Defrost the fish, put the steak on a paper towel and remove excess moisture. Cut the tuna into a small cube and marinate in a mixture of finely chopped chili pepper, fresh ginger, garlic, coriander, soy sauce and lime juice.
Cut the pear into a small cube, after removing the core with the seeds. Cut the cucumber into slices as thinly as possible. It can be replaced with radish or use both ingredients. There are no restrictions.
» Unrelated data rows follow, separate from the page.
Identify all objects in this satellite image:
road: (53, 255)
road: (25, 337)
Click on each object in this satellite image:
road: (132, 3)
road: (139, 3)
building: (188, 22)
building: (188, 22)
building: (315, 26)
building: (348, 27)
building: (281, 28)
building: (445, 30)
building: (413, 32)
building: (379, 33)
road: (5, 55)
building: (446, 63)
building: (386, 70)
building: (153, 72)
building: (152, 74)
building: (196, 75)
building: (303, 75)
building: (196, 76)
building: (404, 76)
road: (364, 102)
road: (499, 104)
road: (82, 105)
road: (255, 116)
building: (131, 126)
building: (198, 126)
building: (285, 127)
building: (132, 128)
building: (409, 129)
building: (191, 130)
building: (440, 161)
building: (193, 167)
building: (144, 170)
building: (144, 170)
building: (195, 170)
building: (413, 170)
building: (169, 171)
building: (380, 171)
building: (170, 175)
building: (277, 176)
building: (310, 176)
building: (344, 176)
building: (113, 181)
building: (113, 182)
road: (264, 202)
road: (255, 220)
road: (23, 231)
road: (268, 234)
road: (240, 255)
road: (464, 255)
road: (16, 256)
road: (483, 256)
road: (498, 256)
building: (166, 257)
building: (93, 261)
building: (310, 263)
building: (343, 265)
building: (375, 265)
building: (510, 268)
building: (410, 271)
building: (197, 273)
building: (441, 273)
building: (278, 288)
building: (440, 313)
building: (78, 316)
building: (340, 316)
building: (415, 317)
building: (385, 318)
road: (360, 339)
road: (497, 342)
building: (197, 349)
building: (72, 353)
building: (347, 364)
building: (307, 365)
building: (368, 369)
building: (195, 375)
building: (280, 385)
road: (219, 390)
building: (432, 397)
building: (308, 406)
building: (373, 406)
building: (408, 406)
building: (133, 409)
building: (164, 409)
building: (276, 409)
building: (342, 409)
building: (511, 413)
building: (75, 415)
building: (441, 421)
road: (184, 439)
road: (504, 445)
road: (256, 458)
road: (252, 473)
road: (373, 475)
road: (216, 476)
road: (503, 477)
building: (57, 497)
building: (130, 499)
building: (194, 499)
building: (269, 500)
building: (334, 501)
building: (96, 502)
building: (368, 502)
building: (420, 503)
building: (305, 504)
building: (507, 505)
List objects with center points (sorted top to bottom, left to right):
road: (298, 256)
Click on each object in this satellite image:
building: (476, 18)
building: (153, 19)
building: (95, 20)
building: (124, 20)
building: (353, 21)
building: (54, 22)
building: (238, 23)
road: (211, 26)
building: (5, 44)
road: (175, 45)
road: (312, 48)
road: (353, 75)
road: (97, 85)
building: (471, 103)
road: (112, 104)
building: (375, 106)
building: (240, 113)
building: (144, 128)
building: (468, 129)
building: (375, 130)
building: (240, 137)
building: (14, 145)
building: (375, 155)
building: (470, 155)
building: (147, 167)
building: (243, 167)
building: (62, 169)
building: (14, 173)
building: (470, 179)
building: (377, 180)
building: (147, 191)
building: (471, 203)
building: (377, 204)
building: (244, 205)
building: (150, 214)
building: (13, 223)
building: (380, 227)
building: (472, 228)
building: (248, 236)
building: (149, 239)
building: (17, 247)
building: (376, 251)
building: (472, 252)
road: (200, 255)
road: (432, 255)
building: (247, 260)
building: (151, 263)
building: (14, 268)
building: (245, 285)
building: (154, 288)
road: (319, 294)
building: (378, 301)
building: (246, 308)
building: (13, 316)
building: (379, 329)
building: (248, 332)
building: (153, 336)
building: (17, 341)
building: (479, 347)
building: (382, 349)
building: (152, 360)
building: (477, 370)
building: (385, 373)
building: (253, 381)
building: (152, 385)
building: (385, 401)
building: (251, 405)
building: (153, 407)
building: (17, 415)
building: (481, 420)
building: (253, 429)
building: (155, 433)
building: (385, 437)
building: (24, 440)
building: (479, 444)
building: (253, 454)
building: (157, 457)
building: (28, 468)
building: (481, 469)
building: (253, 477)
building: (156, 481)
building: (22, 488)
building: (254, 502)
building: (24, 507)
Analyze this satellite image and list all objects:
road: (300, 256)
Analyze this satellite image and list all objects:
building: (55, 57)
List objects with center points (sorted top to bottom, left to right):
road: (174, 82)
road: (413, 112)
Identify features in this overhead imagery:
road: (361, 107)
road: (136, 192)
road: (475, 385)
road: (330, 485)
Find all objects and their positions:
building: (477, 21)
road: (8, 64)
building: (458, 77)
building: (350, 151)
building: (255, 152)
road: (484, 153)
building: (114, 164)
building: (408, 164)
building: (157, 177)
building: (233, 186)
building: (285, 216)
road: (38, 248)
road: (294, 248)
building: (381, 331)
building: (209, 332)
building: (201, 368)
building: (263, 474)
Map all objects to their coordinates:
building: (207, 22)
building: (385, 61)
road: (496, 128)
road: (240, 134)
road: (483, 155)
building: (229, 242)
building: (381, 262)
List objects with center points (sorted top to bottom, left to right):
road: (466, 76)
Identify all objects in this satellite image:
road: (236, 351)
Add a little salt to the cucumber slices.
Remove the avocado from the skin and bones, cut into slices and also marinate in lime juice with salt and pepper.
In a saucepan, mix the sugar and rice vinegar, add the pear cut into small cubes and boil the rice dressing over medium heat for 2-3 minutes.
Rinse the rice under running cold water. Its small pressure washes the starch from the grains. Rinse until the turbid water becomes light and clean. Fill the rice with cold water at the rate of 1:1.5 and add salt. Bring the water to a boil over high heat, cover the pan with a lid, reduce the heat to low and boil the rice until tender for 20 minutes. Cool the grits slightly. Season the rice with marinade and pear and mix.
Place a pile of rice in the center of the plate. Place additional ingredients closer to the edges of the plate: cucumber slices (radish), pickled ginger, avocado, chuka seaweed, fish. Mix the mayonnaise with the sriracha sauce and add it over the rice. Sprinkle the dish with sesame seeds.
It is believed that the technology of cooking poke was brought to the Hawaiian Islands by Japanese migrants. Probably that's why poke resembles disassembled sushi. However, local fishermen made their own rules and began to use almost everything they could catch in the Pacific Ocean in their poke. And since the main food of the fishermen was rice, they simply mixed it with finely chopped freshly caught fish, octopus or seafood. They were seasoned with lemon juice and chili and eaten.
Now this uncomplicated dish has been radically transformed and has conquered the world's restaurants.
Unfortunately, I did not have to try the authentic Hawaiian version of poke, but the interest in it prompted me to create my own version of ahi poke.